Count the lines below that contain the string "categories", treating uppercase and lowercase as distinct. Reply with the number only.
####
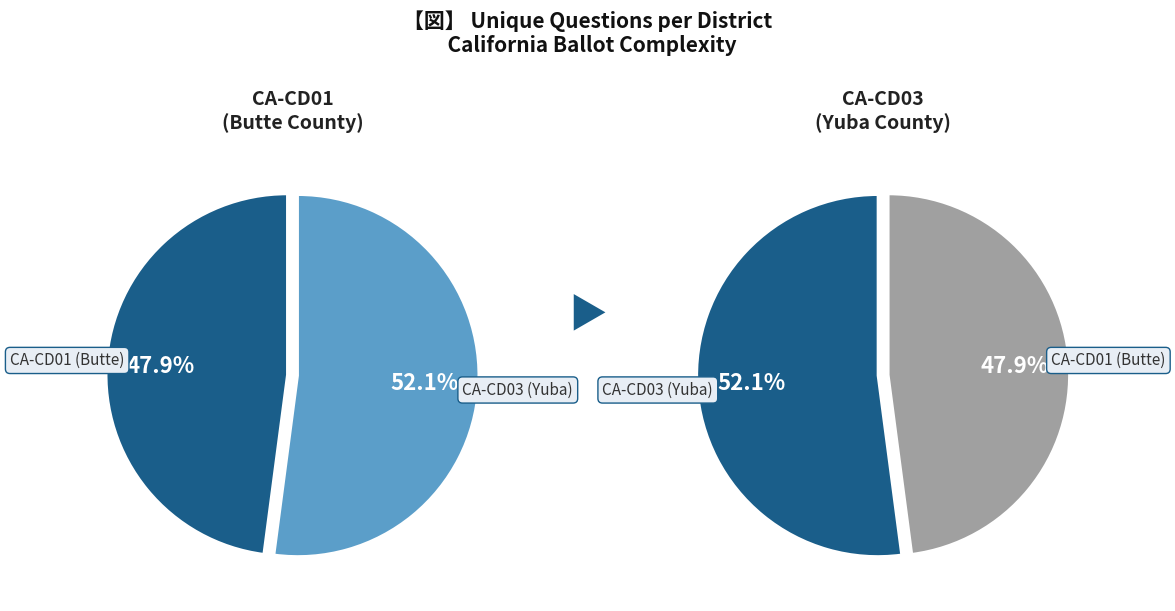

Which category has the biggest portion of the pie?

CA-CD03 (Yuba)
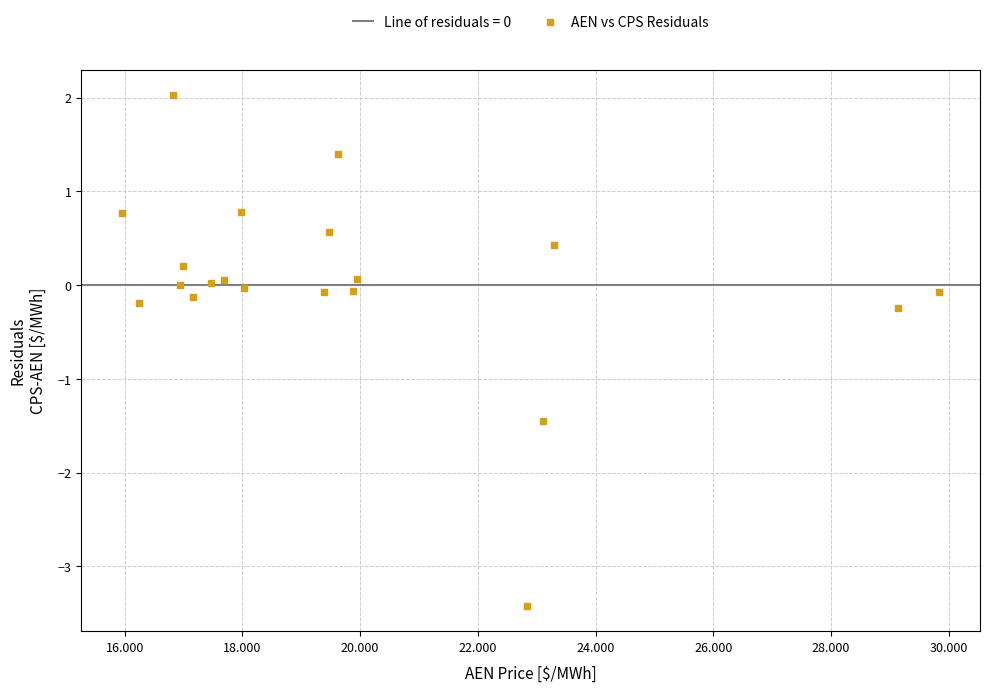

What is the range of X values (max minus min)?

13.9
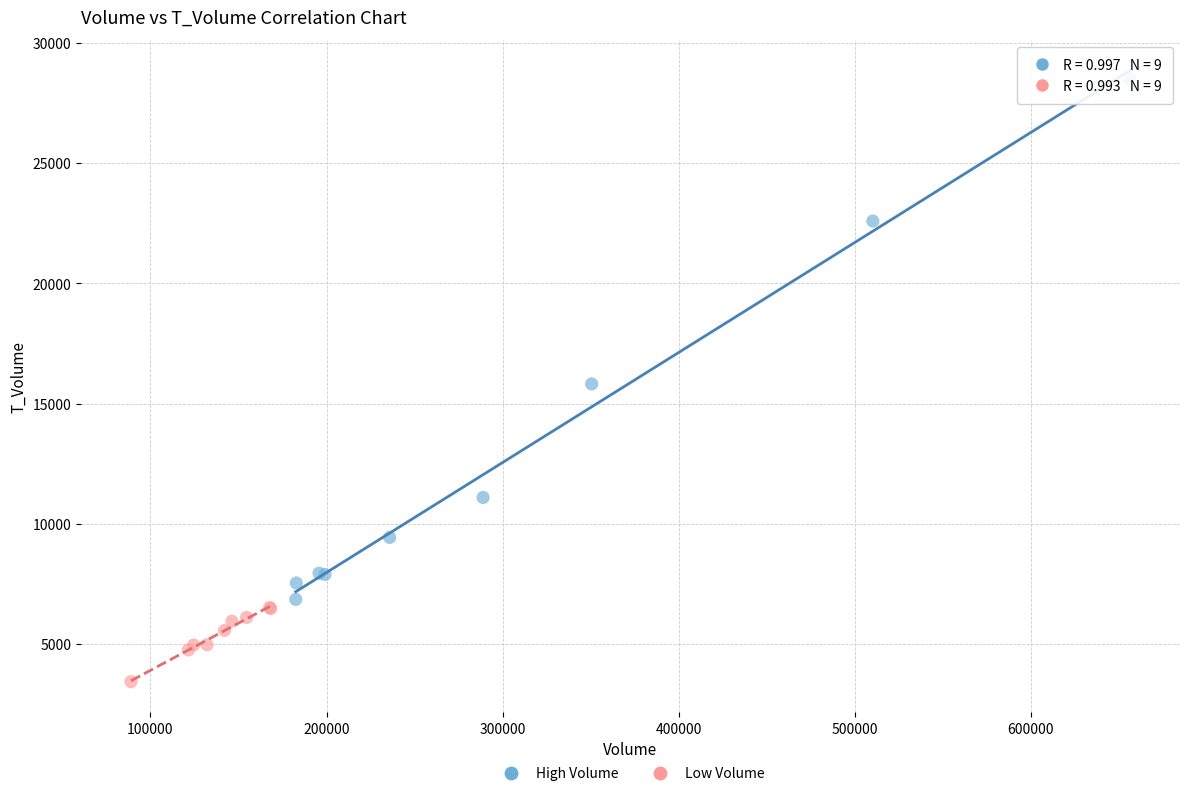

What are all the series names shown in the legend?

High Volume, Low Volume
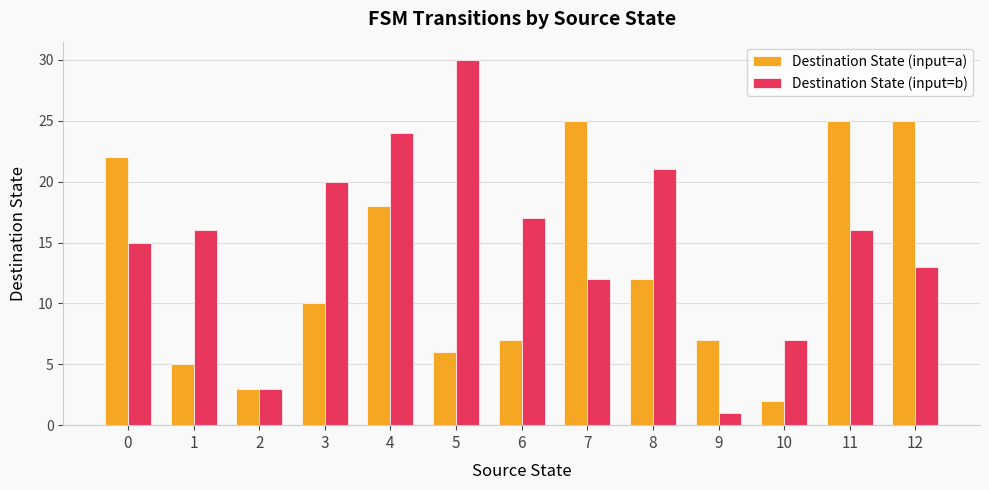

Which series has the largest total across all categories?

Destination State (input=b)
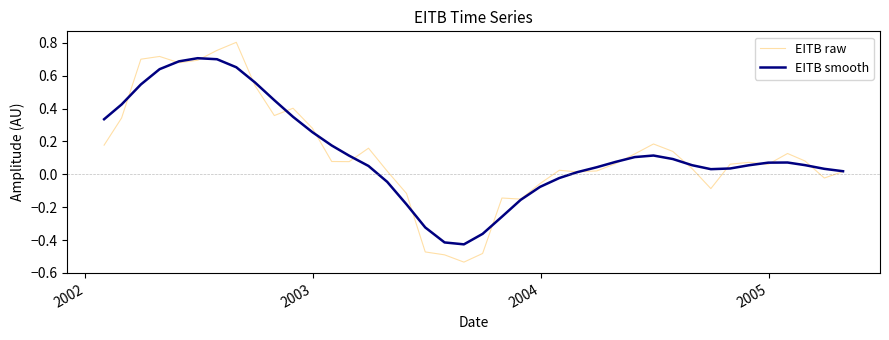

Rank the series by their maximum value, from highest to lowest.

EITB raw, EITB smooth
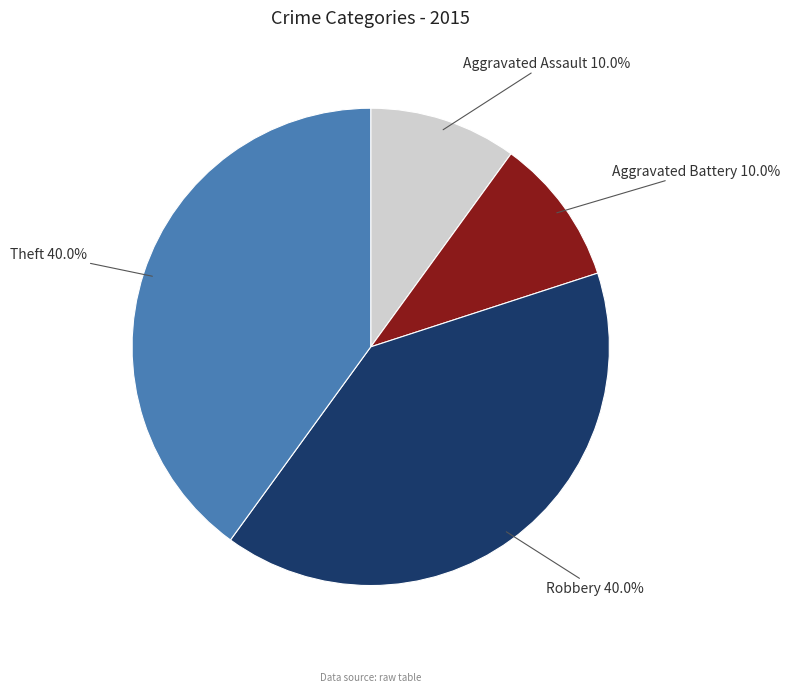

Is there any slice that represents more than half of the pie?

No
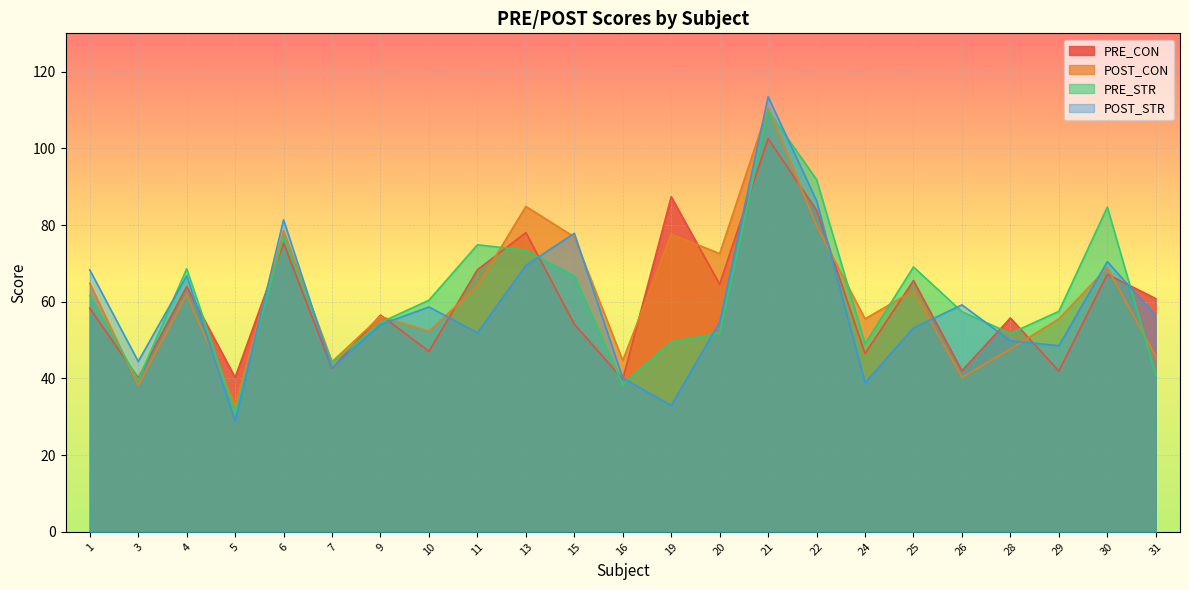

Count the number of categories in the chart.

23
####
Answer for the task: 2